**About this task**
Format everything from the line containing "### 知乎用户 寒风扶柳箫声怨 发表" down to the line containing "### 知乎用户 黑色精子牵着波奇 发表", with both of those lines included, as a JSON list of strings that has one string per line and omits blank lines.

**Dataset entries**
=== Begin Enclosure ===

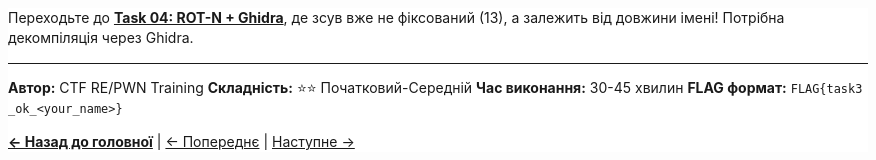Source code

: Переходьте до **[Task 04: ROT-N + Ghidra](../task04_rotn_strlen_ghidra/README.md)**, де зсув вже не фіксований (13), а залежить від довжини імені! Потрібна декомпіляція через Ghidra.

---

**Автор:** CTF RE/PWN Training
**Складність:** ⭐⭐ Початковий-Середній
**Час виконання:** 30-45 хвилин
**FLAG формат:** `FLAG{task3_ok_<your_name>}`

**[← Назад до головної](../README.md)** | [← Попереднє](../task02_hardcoded_strings/README.md) | [Наступне →](../task04_rotn_strlen_ghidra/README.md)
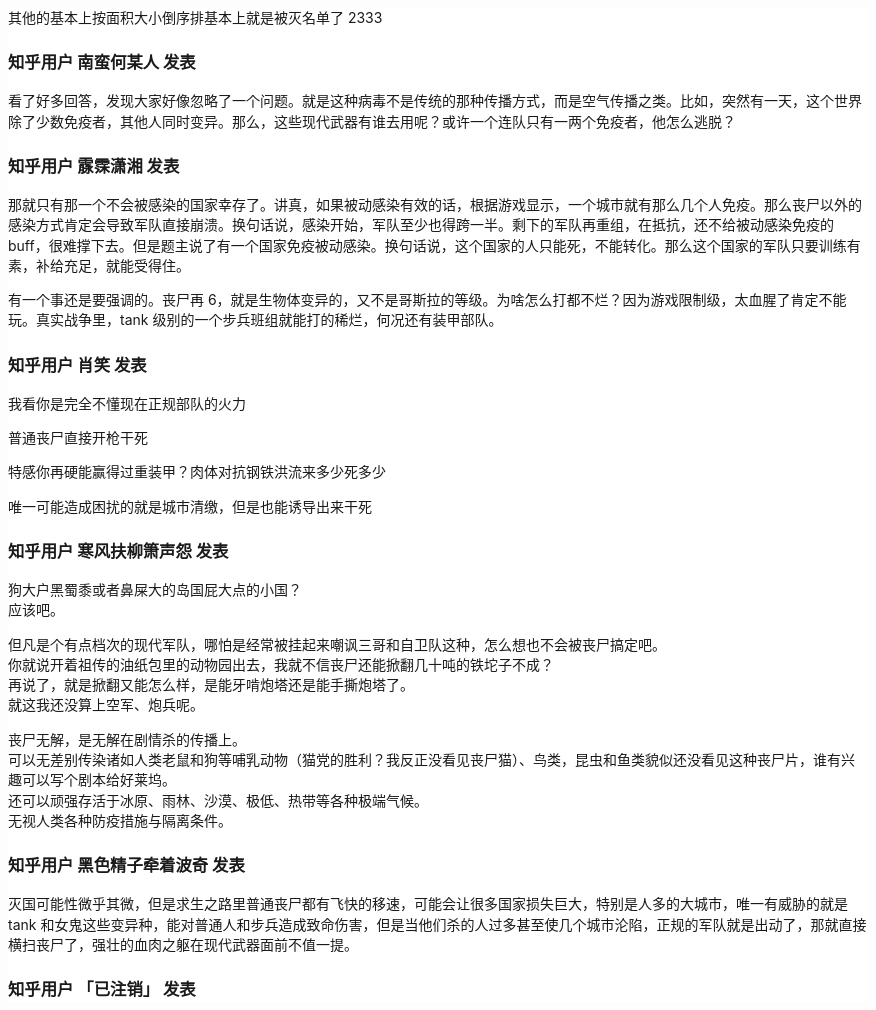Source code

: 其他的基本上按面积大小倒序排基本上就是被灭名单了 2333
    
    
    
    
### 知乎用户  南蛮何某人 发表
    
看了好多回答，发现大家好像忽略了一个问题。就是这种病毒不是传统的那种传播方式，而是空气传播之类。比如，突然有一天，这个世界除了少数免疫者，其他人同时变异。那么，这些现代武器有谁去用呢？或许一个连队只有一两个免疫者，他怎么逃脱？
    
    
    
    
### 知乎用户 霡霂潇湘 发表
    
那就只有那一个不会被感染的国家幸存了。讲真，如果被动感染有效的话，根据游戏显示，一个城市就有那么几个人免疫。那么丧尸以外的感染方式肯定会导致军队直接崩溃。换句话说，感染开始，军队至少也得跨一半。剩下的军队再重组，在抵抗，还不给被动感染免疫的 buff，很难撑下去。但是题主说了有一个国家免疫被动感染。换句话说，这个国家的人只能死，不能转化。那么这个国家的军队只要训练有素，补给充足，就能受得住。

有一个事还是要强调的。丧尸再 6，就是生物体变异的，又不是哥斯拉的等级。为啥怎么打都不烂？因为游戏限制级，太血腥了肯定不能玩。真实战争里，tank 级别的一个步兵班组就能打的稀烂，何况还有装甲部队。
    
    
    
    
### 知乎用户 肖笑 发表
    
我看你是完全不懂现在正规部队的火力

普通丧尸直接开枪干死

特感你再硬能赢得过重装甲？肉体对抗钢铁洪流来多少死多少

唯一可能造成困扰的就是城市清缴，但是也能诱导出来干死
    
    
    
    
### 知乎用户 寒风扶柳箫声怨 发表
    
狗大户黑蜀黍或者鼻屎大的岛国屁大点的小国？  
应该吧。

但凡是个有点档次的现代军队，哪怕是经常被挂起来嘲讽三哥和自卫队这种，怎么想也不会被丧尸搞定吧。  
你就说开着祖传的油纸包里的动物园出去，我就不信丧尸还能掀翻几十吨的铁坨子不成？  
再说了，就是掀翻又能怎么样，是能牙啃炮塔还是能手撕炮塔了。  
就这我还没算上空军、炮兵呢。

丧尸无解，是无解在剧情杀的传播上。  
可以无差别传染诸如人类老鼠和狗等哺乳动物（猫党的胜利？我反正没看见丧尸猫）、鸟类，昆虫和鱼类貌似还没看见这种丧尸片，谁有兴趣可以写个剧本给好莱坞。  
还可以顽强存活于冰原、雨林、沙漠、极低、热带等各种极端气候。  
无视人类各种防疫措施与隔离条件。
    
    
    
    
### 知乎用户 黑色精子牵着波奇 发表
    
灭国可能性微乎其微，但是求生之路里普通丧尸都有飞快的移速，可能会让很多国家损失巨大，特别是人多的大城市，唯一有威胁的就是 tank 和女鬼这些变异种，能对普通人和步兵造成致命伤害，但是当他们杀的人过多甚至使几个城市沦陷，正规的军队就是出动了，那就直接横扫丧尸了，强壮的血肉之躯在现代武器面前不值一提。
    
    
    
    
### 知乎用户 「已注销」 发表
    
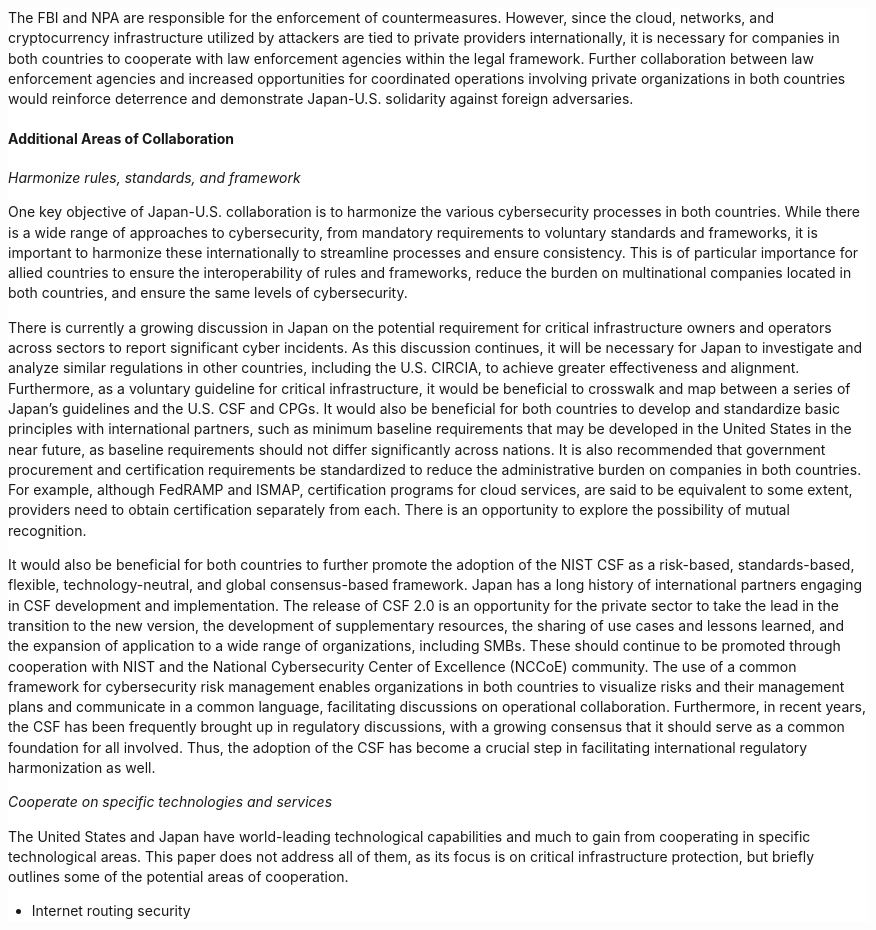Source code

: The FBI and NPA are responsible for the enforcement of countermeasures. However, since the cloud, networks, and cryptocurrency infrastructure utilized by attackers are tied to private providers internationally, it is necessary for companies in both countries to cooperate with law enforcement agencies within the legal framework. Further collaboration between law enforcement agencies and increased opportunities for coordinated operations involving private organizations in both countries would reinforce deterrence and demonstrate Japan-U.S. solidarity against foreign adversaries.

#### Additional Areas of Collaboration

_Harmonize rules, standards, and framework_

One key objective of Japan-U.S. collaboration is to harmonize the various cybersecurity processes in both countries. While there is a wide range of approaches to cybersecurity, from mandatory requirements to voluntary standards and frameworks, it is important to harmonize these internationally to streamline processes and ensure consistency. This is of particular importance for allied countries to ensure the interoperability of rules and frameworks, reduce the burden on multinational companies located in both countries, and ensure the same levels of cybersecurity.

There is currently a growing discussion in Japan on the potential requirement for critical infrastructure owners and operators across sectors to report significant cyber incidents. As this discussion continues, it will be necessary for Japan to investigate and analyze similar regulations in other countries, including the U.S. CIRCIA, to achieve greater effectiveness and alignment. Furthermore, as a voluntary guideline for critical infrastructure, it would be beneficial to crosswalk and map between a series of Japan’s guidelines and the U.S. CSF and CPGs. It would also be beneficial for both countries to develop and standardize basic principles with international partners, such as minimum baseline requirements that may be developed in the United States in the near future, as baseline requirements should not differ significantly across nations. It is also recommended that government procurement and certification requirements be standardized to reduce the administrative burden on companies in both countries. For example, although FedRAMP and ISMAP, certification programs for cloud services, are said to be equivalent to some extent, providers need to obtain certification separately from each. There is an opportunity to explore the possibility of mutual recognition.

It would also be beneficial for both countries to further promote the adoption of the NIST CSF as a risk-based, standards-based, flexible, technology-neutral, and global consensus-based framework. Japan has a long history of international partners engaging in CSF development and implementation. The release of CSF 2.0 is an opportunity for the private sector to take the lead in the transition to the new version, the development of supplementary resources, the sharing of use cases and lessons learned, and the expansion of application to a wide range of organizations, including SMBs. These should continue to be promoted through cooperation with NIST and the National Cybersecurity Center of Excellence (NCCoE) community. The use of a common framework for cybersecurity risk management enables organizations in both countries to visualize risks and their management plans and communicate in a common language, facilitating discussions on operational collaboration. Furthermore, in recent years, the CSF has been frequently brought up in regulatory discussions, with a growing consensus that it should serve as a common foundation for all involved. Thus, the adoption of the CSF has become a crucial step in facilitating international regulatory harmonization as well.

_Cooperate on specific technologies and services_

The United States and Japan have world-leading technological capabilities and much to gain from cooperating in specific technological areas. This paper does not address all of them, as its focus is on critical infrastructure protection, but briefly outlines some of the potential areas of cooperation.

- Internet routing security
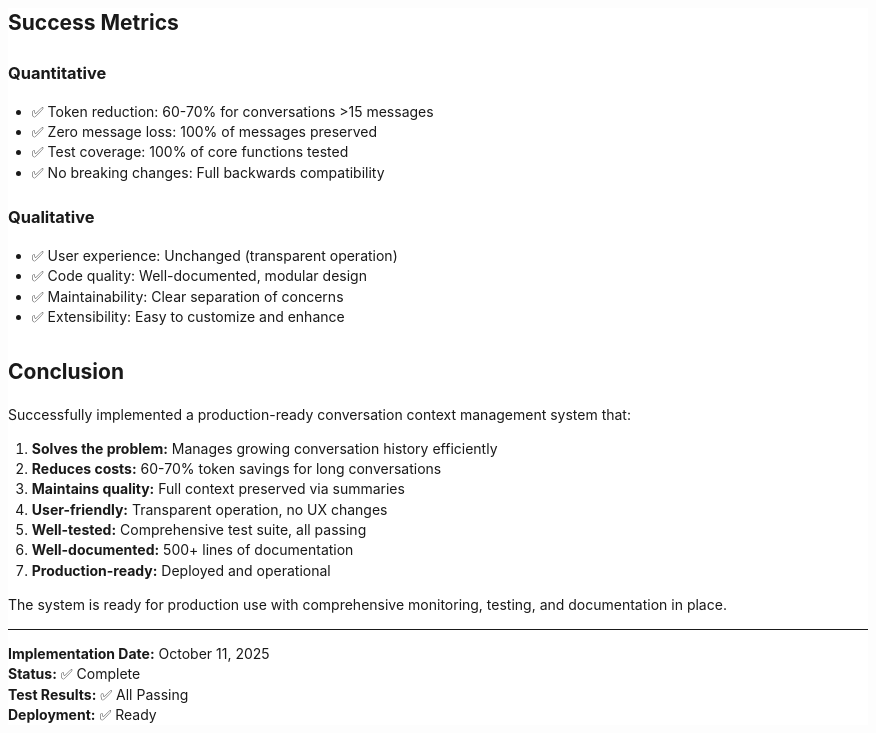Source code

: ## Success Metrics

### Quantitative

- ✅ Token reduction: 60-70% for conversations >15 messages
- ✅ Zero message loss: 100% of messages preserved
- ✅ Test coverage: 100% of core functions tested
- ✅ No breaking changes: Full backwards compatibility

### Qualitative

- ✅ User experience: Unchanged (transparent operation)
- ✅ Code quality: Well-documented, modular design
- ✅ Maintainability: Clear separation of concerns
- ✅ Extensibility: Easy to customize and enhance

## Conclusion

Successfully implemented a production-ready conversation context management system that:

1. **Solves the problem:** Manages growing conversation history efficiently
2. **Reduces costs:** 60-70% token savings for long conversations
3. **Maintains quality:** Full context preserved via summaries
4. **User-friendly:** Transparent operation, no UX changes
5. **Well-tested:** Comprehensive test suite, all passing
6. **Well-documented:** 500+ lines of documentation
7. **Production-ready:** Deployed and operational

The system is ready for production use with comprehensive monitoring, testing, and documentation in place.

---

**Implementation Date:** October 11, 2025  
**Status:** ✅ Complete  
**Test Results:** ✅ All Passing  
**Deployment:** ✅ Ready
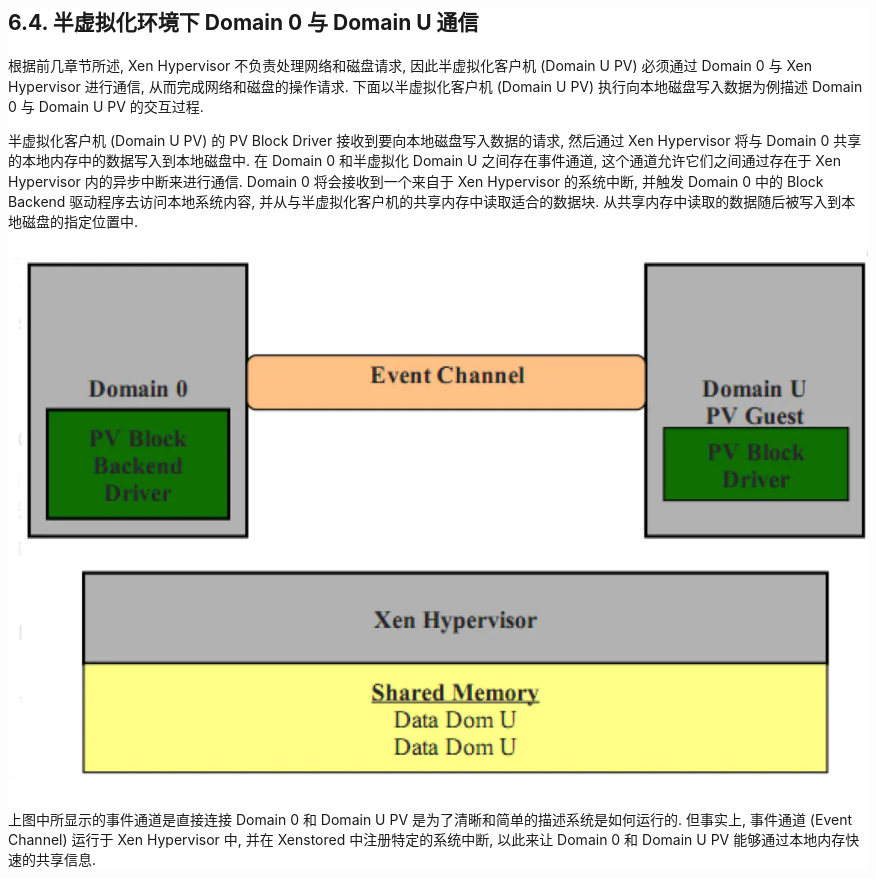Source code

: ## 6.4. 半虚拟化环境下 Domain 0 与 Domain U 通信

根据前几章节所述, Xen Hypervisor 不负责处理网络和磁盘请求, 因此半虚拟化客户机 (Domain U PV) 必须通过 Domain 0 与 Xen Hypervisor 进行通信, 从而完成网络和磁盘的操作请求. 下面以半虚拟化客户机 (Domain U PV) 执行向本地磁盘写入数据为例描述 Domain 0 与 Domain U PV 的交互过程.

半虚拟化客户机 (Domain U PV) 的 PV Block Driver 接收到要向本地磁盘写入数据的请求, 然后通过 Xen Hypervisor 将与 Domain 0 共享的本地内存中的数据写入到本地磁盘中. 在 Domain 0 和半虚拟化 Domain U 之间存在事件通道, 这个通道允许它们之间通过存在于 Xen Hypervisor 内的异步中断来进行通信. Domain 0 将会接收到一个来自于 Xen Hypervisor 的系统中断, 并触发 Domain 0 中的 Block Backend 驱动程序去访问本地系统内容, 并从与半虚拟化客户机的共享内存中读取适合的数据块. 从共享内存中读取的数据随后被写入到本地磁盘的指定位置中.

<div align='center'>
<img src="./images/2025-03-01-13-26-23.png"/>
</div>

上图中所显示的事件通道是直接连接 Domain 0 和 Domain U PV 是为了清晰和简单的描述系统是如何运行的. 但事实上, 事件通道 (Event Channel) 运行于 Xen Hypervisor 中, 并在 Xenstored 中注册特定的系统中断, 以此来让 Domain 0 和 Domain U PV 能够通过本地内存快速的共享信息.

<div align='center'>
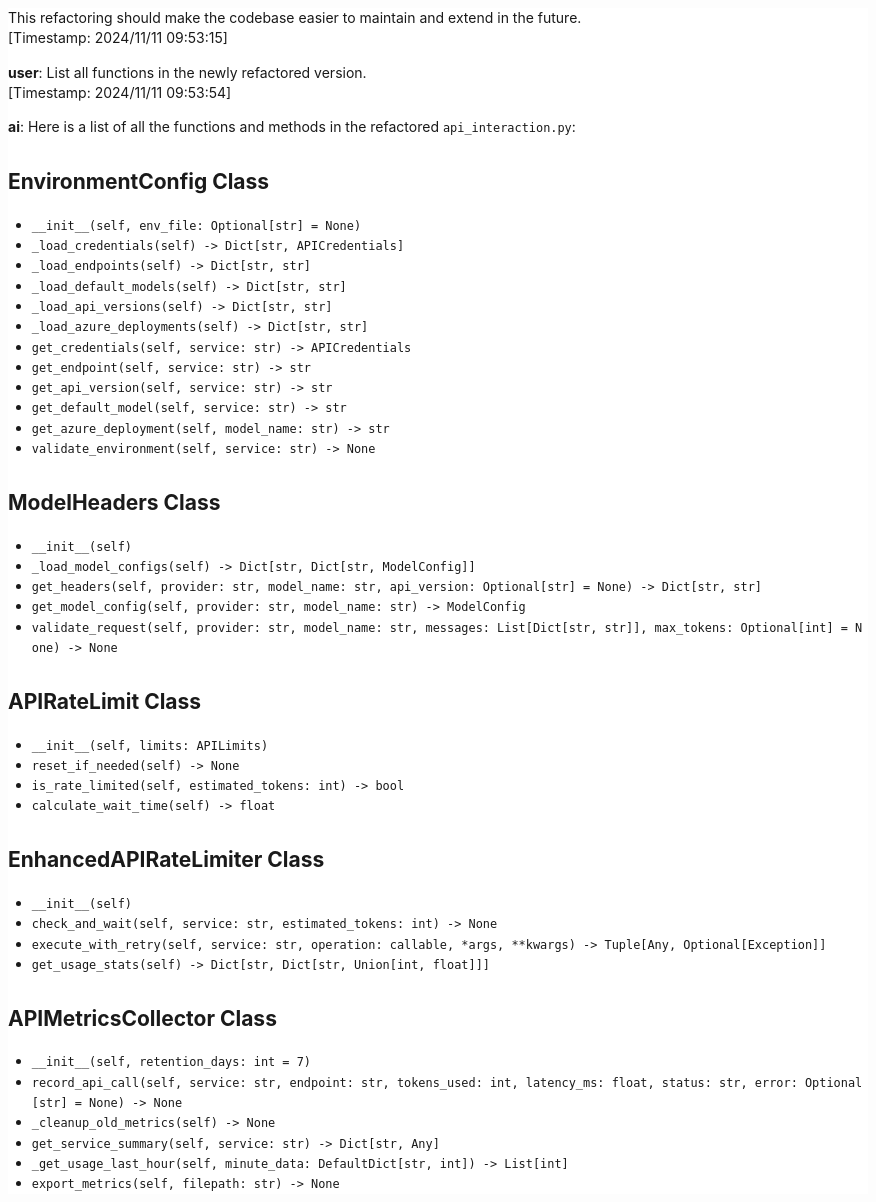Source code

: This refactoring should make the codebase easier to maintain and extend in the future.  
[Timestamp: 2024/11/11 09:53:15]

**user**: List all functions in the newly refactored version.  
[Timestamp: 2024/11/11 09:53:54]

**ai**: Here is a list of all the functions and methods in the refactored `api_interaction.py`:

## EnvironmentConfig Class

- `__init__(self, env_file: Optional[str] = None)`
- `_load_credentials(self) -> Dict[str, APICredentials]`
- `_load_endpoints(self) -> Dict[str, str]`
- `_load_default_models(self) -> Dict[str, str]`
- `_load_api_versions(self) -> Dict[str, str]`
- `_load_azure_deployments(self) -> Dict[str, str]`
- `get_credentials(self, service: str) -> APICredentials`
- `get_endpoint(self, service: str) -> str`
- `get_api_version(self, service: str) -> str`
- `get_default_model(self, service: str) -> str`
- `get_azure_deployment(self, model_name: str) -> str`
- `validate_environment(self, service: str) -> None`

## ModelHeaders Class

- `__init__(self)`
- `_load_model_configs(self) -> Dict[str, Dict[str, ModelConfig]]`
- `get_headers(self, provider: str, model_name: str, api_version: Optional[str] = None) -> Dict[str, str]`
- `get_model_config(self, provider: str, model_name: str) -> ModelConfig`
- `validate_request(self, provider: str, model_name: str, messages: List[Dict[str, str]], max_tokens: Optional[int] = None) -> None`

## APIRateLimit Class

- `__init__(self, limits: APILimits)`
- `reset_if_needed(self) -> None`
- `is_rate_limited(self, estimated_tokens: int) -> bool`
- `calculate_wait_time(self) -> float`

## EnhancedAPIRateLimiter Class

- `__init__(self)`
- `check_and_wait(self, service: str, estimated_tokens: int) -> None`
- `execute_with_retry(self, service: str, operation: callable, *args, **kwargs) -> Tuple[Any, Optional[Exception]]`
- `get_usage_stats(self) -> Dict[str, Dict[str, Union[int, float]]]`

## APIMetricsCollector Class

- `__init__(self, retention_days: int = 7)`
- `record_api_call(self, service: str, endpoint: str, tokens_used: int, latency_ms: float, status: str, error: Optional[str] = None) -> None`
- `_cleanup_old_metrics(self) -> None`
- `get_service_summary(self, service: str) -> Dict[str, Any]`
- `_get_usage_last_hour(self, minute_data: DefaultDict[str, int]) -> List[int]`
- `export_metrics(self, filepath: str) -> None`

=== End Enclosure ===

**Response to this exercise**
[
  "### 知乎用户 寒风扶柳箫声怨 发表",
  "狗大户黑蜀黍或者鼻屎大的岛国屁大点的小国？  ",
  "应该吧。",
  "但凡是个有点档次的现代军队，哪怕是经常被挂起来嘲讽三哥和自卫队这种，怎么想也不会被丧尸搞定吧。  ",
  "你就说开着祖传的油纸包里的动物园出去，我就不信丧尸还能掀翻几十吨的铁坨子不成？  ",
  "再说了，就是掀翻又能怎么样，是能牙啃炮塔还是能手撕炮塔了。  ",
  "就这我还没算上空军、炮兵呢。",
  "丧尸无解，是无解在剧情杀的传播上。  ",
  "可以无差别传染诸如人类老鼠和狗等哺乳动物（猫党的胜利？我反正没看见丧尸猫）、鸟类，昆虫和鱼类貌似还没看见这种丧尸片，谁有兴趣可以写个剧本给好莱坞。  ",
  "还可以顽强存活于冰原、雨林、沙漠、极低、热带等各种极端气候。  ",
  "无视人类各种防疫措施与隔离条件。",
  "### 知乎用户 黑色精子牵着波奇 发表"
]